» WHAT TO WORK ON:
The line that contains "Figure 5. Cytological" marks the start. Please set it down, with every later line of the data, exactly and without pictures.

» SOURCE DATA:
####

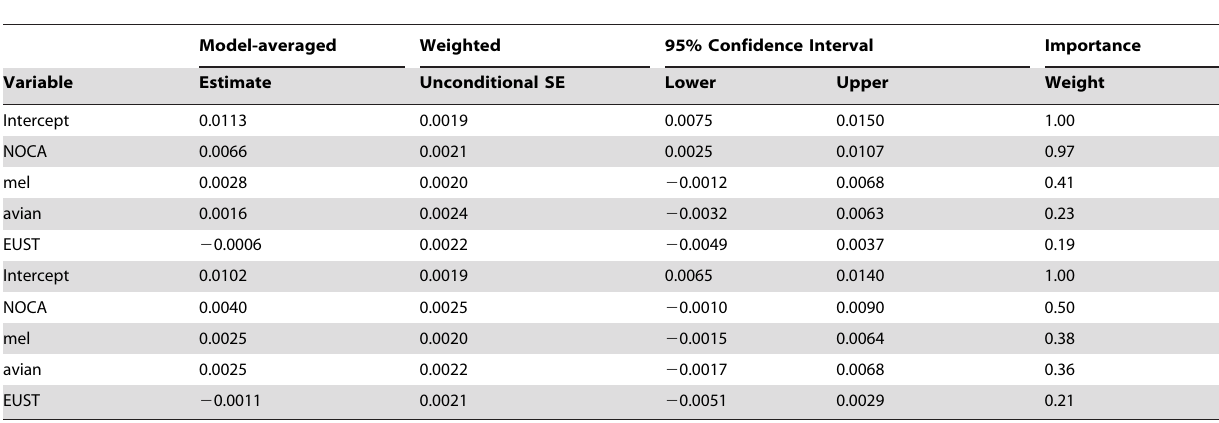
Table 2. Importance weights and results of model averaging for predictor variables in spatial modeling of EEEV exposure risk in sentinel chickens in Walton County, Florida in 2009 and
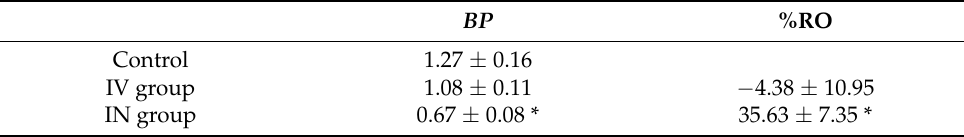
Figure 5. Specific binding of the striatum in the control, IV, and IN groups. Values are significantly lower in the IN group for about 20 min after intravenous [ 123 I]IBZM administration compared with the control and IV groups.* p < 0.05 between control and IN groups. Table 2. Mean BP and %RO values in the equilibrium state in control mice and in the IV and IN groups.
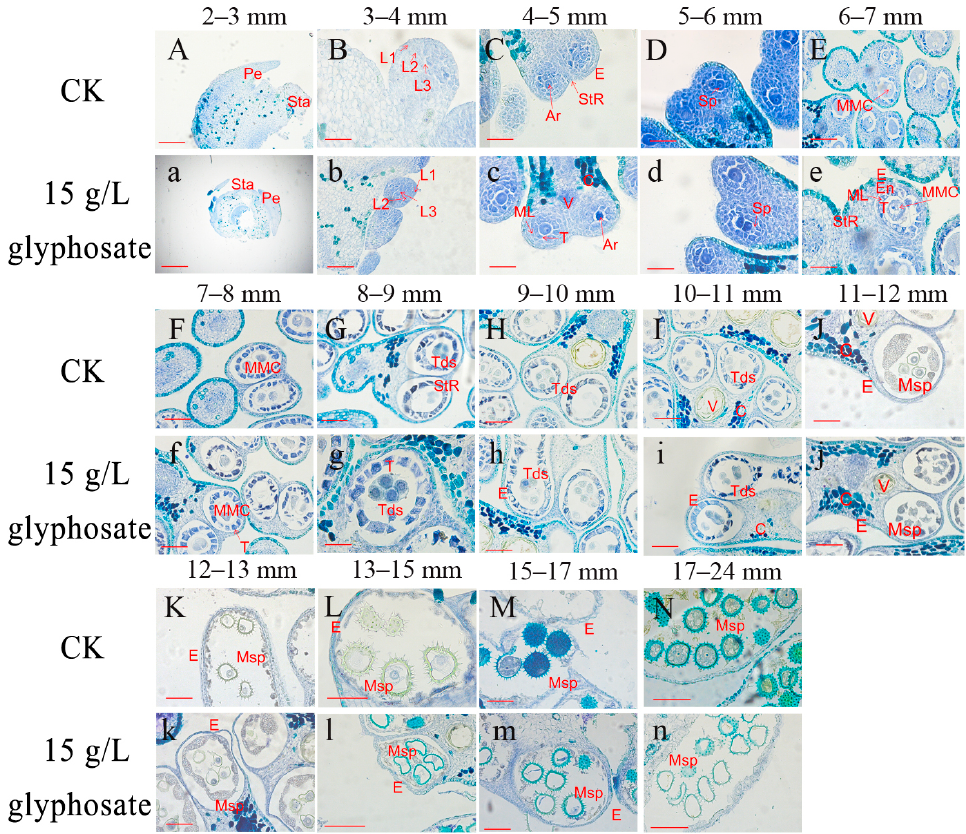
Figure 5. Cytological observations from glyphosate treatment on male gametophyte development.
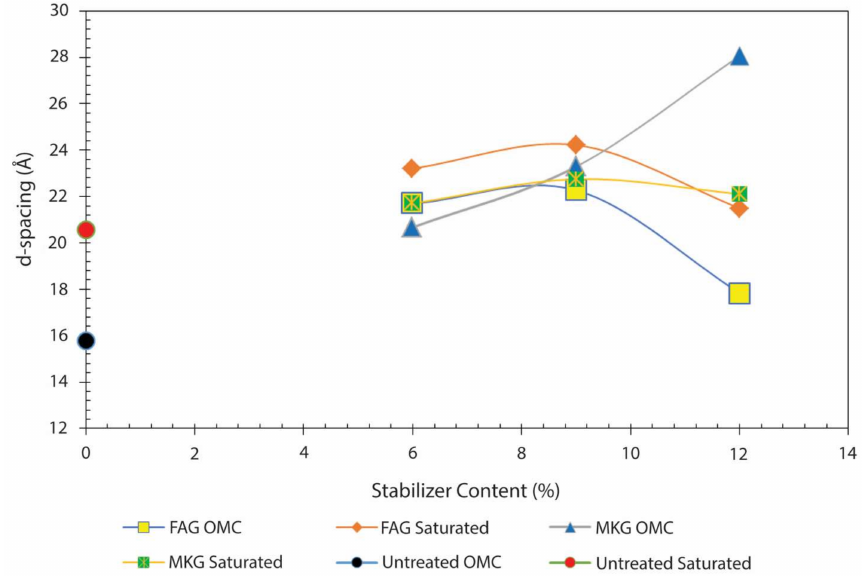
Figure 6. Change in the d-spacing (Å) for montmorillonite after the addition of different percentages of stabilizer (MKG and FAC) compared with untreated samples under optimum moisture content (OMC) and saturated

####

» THE ANSWER:
Figure 5. Cytological observations from glyphosate treatment on male gametophyte development.
Figure 6. Change in the d-spacing (Å) for montmorillonite after the addition of different percentages of stabilizer (MKG and FAC) compared with untreated samples under optimum moisture content (OMC) and saturated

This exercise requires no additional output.